Sullo sfondo la ricattatoria insistenza, condivisa da molti media internazionali, sui catastrofici effetti di un eventuale successo del no. Si parlava di borse in picchiata, tassi del debito pubblico in aumento con conseguente impennata dello spread rispetto ai titoli tedeschi, alcune banche a rischio fallimento, la possibile uscita dell’Italia dall’euro e dalla stessa Unione Europea. Invece i mercati, come già era accaduto per Brexit e per la vittoria di Donald Trump, almeno all’inizio hanno reagito senza scomporsi. Due fra le principali agenzie di rating, Fitch e Standard & Poors, fanno sapere che l’esito del referendum non comporta di per sé una valutazione al ribasso del sistema Italia. Dopo i primi titoli sensazionali, la stessa stampa internazionale ha cominciato a considerare con freddezza la nuova situazione.

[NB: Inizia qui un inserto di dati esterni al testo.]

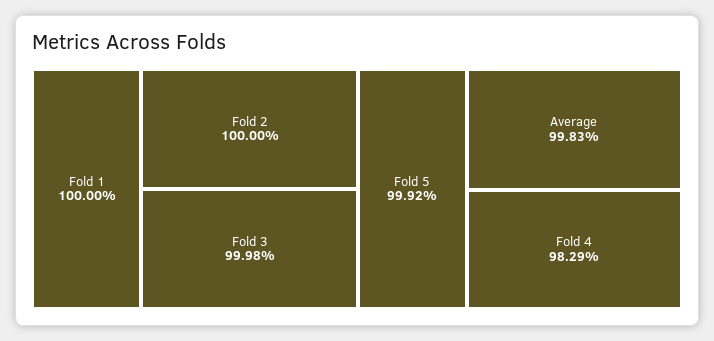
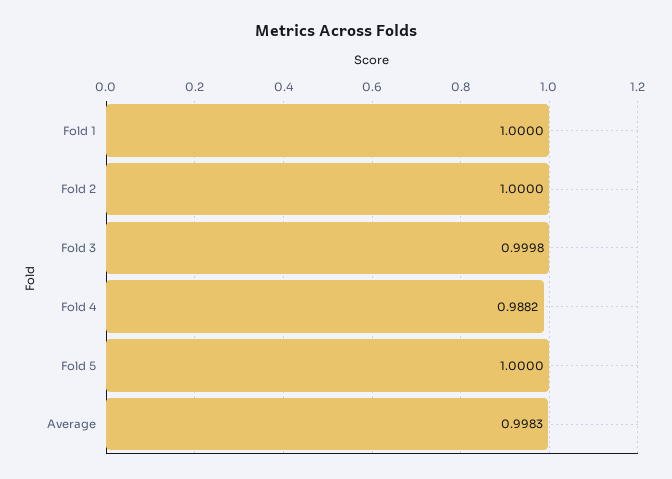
Fold 5: 0.9992 -> 1
Fold 4: 0.9829 -> 0.9882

Il voto lascia ovviamente inalterati i rapporti di forza parlamentari. Il Pd dispone della netta maggioranza che gli fu garantita dalla vecchia legge elettorale, la cui dichiarata incostituzionalità non pregiudica la legittimità del parlamento comunque eletto. Tocca dunque al Pd, come ha riconosciuto il vertice di Forza Italia, assicurare gli adempimenti del caso e formulare proposte politiche. Ma nel Pd Renzi, che resta segretario, deve vedersela con un’opposizione interna rafforzata dal voto referendario, che non gli perdona l’incredibile parabola impressa al partito. All’indomani dell’insediamento, quasi tre anni or sono, poté festeggiare una travolgente vittoria alle elezioni del parlamento europeo, con il Pd al 41 per cento. Il giovane presidente aveva il vento in poppa, una sconfinata ambizione, una solida maggioranza: ma ha peccato di eccessiva fiducia in se stesso.

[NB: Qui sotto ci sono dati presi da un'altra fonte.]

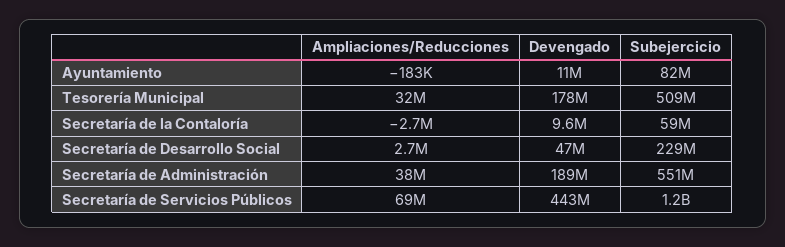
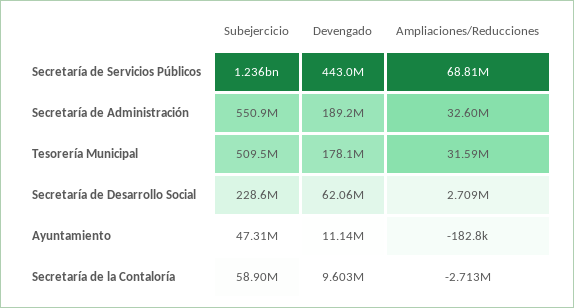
Subejercicio, Ayuntamiento: 82000000 -> 47310000
Devengado, Secretaría de Desarrollo Social: 47000000 -> 62060000
Ampliaciones/Reducciones, Secretaría de Administración: 38000000 -> 32600000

 Del resto questo è un po’ dappertutto tempo di resa dei conti. Circola in rete una foto di gruppo assai significativa, scattata lo scorso aprile al vertice di Hannover. Vi si vedono cinque leader internazionali: Cameron, Obama, Merkel, Hollande e Renzi. Di costoro, soltanto la Cancelliera è tuttora in sella e si prepara al giudizio degli elettori per un eventuale quarto mandato. Cameron ha perduto la scommessa della Brexit, Obama termina il secondo quadriennio alla Casa Bianca senza poter rimettere la presidenza in mani amiche, Hollande travolto dai sondaggi ha dovuto rinunciare alla ricandidatura. E ora Renzi seppellito da una valanga di no alla sua proposta riformatrice. Avanzano nelle democrazie occidentali le forze anti-sistema. In controtendenza l’Austria, dove nel ballottaggio per la presidenza il candidato ecologista Alexander Van der Bellen ha sbarrato il passo all’ultranazionalista Norbert Hofer. Si temeva anche a Vienna il trionfo del populismo anti-Bruxelles, così non è andata. Una boccata d’ossigeno per l’Unione Europea che ora attende col fiato sospeso il voto del 15 marzo in Olanda, dove i sondaggi danno favorito il demagogo Geert Wilders, e quello francese in programma il 23 aprile e il 7 maggio, quando le legioni lepeniste muoveranno all’assalto dell’Eliseo.